[Items from a data source]

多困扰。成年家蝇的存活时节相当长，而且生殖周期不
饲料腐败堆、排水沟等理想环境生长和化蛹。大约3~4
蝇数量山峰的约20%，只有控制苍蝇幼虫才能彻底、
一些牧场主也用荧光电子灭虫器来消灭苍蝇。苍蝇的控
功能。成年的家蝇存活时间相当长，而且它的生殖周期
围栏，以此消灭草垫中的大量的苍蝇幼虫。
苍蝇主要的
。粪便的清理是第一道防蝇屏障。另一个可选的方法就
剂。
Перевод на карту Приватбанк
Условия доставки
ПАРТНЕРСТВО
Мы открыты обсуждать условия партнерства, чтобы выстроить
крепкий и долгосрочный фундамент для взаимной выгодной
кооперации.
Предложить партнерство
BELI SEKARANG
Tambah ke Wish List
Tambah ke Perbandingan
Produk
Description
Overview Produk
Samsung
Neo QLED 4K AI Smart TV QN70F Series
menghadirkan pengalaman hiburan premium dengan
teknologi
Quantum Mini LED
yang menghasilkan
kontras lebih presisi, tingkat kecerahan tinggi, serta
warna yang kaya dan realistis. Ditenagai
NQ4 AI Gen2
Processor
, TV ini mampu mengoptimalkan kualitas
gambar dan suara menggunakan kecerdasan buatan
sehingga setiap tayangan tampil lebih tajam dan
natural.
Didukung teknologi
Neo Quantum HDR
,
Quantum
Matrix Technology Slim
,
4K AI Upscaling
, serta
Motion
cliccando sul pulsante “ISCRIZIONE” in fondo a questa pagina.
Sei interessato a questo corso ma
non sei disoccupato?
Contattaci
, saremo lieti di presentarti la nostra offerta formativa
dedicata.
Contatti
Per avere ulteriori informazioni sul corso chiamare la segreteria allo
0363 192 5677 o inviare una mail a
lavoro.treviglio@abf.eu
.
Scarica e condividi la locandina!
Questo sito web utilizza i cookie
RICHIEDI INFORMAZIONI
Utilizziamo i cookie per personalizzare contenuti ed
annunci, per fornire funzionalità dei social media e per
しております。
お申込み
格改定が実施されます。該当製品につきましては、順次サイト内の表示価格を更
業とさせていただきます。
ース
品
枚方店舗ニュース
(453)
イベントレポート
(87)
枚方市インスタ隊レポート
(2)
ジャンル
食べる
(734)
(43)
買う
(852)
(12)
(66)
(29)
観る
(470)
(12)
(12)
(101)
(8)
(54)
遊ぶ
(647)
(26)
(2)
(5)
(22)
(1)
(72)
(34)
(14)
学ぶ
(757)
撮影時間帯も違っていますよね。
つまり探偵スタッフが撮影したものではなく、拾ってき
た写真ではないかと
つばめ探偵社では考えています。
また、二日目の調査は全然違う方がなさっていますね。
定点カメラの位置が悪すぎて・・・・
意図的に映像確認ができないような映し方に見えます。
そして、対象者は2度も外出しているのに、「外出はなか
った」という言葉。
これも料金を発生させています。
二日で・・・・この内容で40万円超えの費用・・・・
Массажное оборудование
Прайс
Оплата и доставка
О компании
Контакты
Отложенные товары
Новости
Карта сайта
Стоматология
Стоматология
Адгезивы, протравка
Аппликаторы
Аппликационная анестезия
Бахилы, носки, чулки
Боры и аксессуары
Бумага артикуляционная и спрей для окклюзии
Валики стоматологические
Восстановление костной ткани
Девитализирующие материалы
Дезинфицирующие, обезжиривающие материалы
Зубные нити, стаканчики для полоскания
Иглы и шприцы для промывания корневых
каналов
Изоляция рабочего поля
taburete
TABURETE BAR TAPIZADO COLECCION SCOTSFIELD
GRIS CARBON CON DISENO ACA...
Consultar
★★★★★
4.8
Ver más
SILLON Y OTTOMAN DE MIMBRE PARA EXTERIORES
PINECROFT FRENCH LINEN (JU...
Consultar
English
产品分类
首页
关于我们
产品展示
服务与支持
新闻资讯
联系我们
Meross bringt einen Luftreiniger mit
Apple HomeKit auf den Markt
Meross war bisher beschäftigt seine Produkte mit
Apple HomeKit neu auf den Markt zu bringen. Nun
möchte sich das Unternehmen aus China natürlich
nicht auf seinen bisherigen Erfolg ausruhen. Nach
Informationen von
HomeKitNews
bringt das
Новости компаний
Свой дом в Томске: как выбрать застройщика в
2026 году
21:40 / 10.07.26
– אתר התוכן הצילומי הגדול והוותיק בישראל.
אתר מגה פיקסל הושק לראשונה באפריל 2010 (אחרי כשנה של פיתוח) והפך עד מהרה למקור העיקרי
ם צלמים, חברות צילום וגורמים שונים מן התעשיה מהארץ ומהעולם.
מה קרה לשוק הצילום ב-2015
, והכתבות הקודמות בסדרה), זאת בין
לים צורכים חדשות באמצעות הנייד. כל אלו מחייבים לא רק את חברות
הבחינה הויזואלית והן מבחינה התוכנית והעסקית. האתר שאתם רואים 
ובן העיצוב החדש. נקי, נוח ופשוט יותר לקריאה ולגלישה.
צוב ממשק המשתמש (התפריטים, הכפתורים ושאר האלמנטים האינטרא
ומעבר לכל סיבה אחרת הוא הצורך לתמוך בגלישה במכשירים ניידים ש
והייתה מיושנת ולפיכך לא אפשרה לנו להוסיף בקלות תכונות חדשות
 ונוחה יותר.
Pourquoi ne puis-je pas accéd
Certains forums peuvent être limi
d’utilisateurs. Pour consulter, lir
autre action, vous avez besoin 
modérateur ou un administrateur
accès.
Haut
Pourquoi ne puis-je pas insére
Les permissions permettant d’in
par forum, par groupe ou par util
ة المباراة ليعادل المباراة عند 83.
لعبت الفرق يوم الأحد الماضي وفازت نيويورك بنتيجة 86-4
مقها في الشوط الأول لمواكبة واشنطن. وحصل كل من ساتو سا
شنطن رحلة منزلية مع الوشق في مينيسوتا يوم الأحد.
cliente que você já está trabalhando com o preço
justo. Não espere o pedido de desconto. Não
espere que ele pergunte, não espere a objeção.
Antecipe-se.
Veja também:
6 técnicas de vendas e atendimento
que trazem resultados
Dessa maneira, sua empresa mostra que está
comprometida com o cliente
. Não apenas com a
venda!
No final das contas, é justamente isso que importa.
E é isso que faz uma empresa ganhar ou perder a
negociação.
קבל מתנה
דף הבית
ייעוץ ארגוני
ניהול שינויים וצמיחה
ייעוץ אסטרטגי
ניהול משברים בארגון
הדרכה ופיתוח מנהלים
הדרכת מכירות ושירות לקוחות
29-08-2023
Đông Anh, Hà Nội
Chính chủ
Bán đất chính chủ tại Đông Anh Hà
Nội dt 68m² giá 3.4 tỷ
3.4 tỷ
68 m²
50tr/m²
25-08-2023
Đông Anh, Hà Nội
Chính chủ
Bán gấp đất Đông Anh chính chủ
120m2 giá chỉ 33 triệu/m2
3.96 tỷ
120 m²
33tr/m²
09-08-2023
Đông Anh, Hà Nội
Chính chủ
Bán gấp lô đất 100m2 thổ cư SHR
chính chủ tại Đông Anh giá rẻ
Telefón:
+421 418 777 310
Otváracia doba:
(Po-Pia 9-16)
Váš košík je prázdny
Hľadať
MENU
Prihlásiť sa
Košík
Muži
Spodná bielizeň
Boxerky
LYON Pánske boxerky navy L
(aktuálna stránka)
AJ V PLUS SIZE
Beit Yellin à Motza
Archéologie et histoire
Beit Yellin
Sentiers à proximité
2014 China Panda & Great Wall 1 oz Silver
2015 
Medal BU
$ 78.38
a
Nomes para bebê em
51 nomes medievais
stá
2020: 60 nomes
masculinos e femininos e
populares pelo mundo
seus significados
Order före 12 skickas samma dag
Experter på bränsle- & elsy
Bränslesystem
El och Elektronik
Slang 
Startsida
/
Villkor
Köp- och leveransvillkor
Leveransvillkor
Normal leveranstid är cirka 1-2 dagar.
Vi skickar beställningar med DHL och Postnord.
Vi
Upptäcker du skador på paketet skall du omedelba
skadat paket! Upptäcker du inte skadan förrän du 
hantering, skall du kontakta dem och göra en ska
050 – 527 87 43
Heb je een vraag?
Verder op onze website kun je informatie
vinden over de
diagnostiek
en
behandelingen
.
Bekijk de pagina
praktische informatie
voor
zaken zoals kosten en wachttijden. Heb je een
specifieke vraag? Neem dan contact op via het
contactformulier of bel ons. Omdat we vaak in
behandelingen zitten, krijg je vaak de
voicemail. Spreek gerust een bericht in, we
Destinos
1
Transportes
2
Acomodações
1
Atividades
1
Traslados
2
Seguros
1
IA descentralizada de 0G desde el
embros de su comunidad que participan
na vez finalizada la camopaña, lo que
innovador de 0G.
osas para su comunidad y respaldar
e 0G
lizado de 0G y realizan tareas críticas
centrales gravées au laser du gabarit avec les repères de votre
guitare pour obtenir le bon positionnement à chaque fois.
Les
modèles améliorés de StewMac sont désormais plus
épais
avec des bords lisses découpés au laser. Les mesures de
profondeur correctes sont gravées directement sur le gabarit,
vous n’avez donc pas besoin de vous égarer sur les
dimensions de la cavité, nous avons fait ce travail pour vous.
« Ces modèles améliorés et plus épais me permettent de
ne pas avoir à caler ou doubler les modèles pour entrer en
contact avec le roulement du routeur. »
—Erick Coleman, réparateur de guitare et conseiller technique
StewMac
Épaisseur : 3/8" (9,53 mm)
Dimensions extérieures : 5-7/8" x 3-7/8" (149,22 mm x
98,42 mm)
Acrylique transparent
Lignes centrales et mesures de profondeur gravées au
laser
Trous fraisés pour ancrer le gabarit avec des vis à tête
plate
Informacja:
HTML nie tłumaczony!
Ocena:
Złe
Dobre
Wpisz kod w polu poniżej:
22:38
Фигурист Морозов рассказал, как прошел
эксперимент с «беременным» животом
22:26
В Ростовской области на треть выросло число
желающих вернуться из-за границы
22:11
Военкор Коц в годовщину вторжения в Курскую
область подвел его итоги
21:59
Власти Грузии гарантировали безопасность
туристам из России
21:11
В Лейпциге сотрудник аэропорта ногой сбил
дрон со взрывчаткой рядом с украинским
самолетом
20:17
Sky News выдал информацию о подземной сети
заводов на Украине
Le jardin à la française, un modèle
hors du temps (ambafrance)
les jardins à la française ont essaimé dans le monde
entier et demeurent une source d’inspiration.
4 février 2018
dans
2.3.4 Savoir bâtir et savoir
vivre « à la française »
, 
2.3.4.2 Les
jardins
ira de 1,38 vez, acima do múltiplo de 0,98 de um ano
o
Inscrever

What the exercise asks:
The reply should consist solely of the lines above from the one that has "شنطن رحلة منزلية" through the one that has "No final das", reproduced exactly.

Problem solution:
شنطن رحلة منزلية مع الوشق في مينيسوتا يوم الأحد.
cliente que você já está trabalhando com o preço
justo. Não espere o pedido de desconto. Não
espere que ele pergunte, não espere a objeção.
Antecipe-se.
Veja também:
6 técnicas de vendas e atendimento
que trazem resultados
Dessa maneira, sua empresa mostra que está
comprometida com o cliente
. Não apenas com a
venda!
No final das contas, é justamente isso que importa.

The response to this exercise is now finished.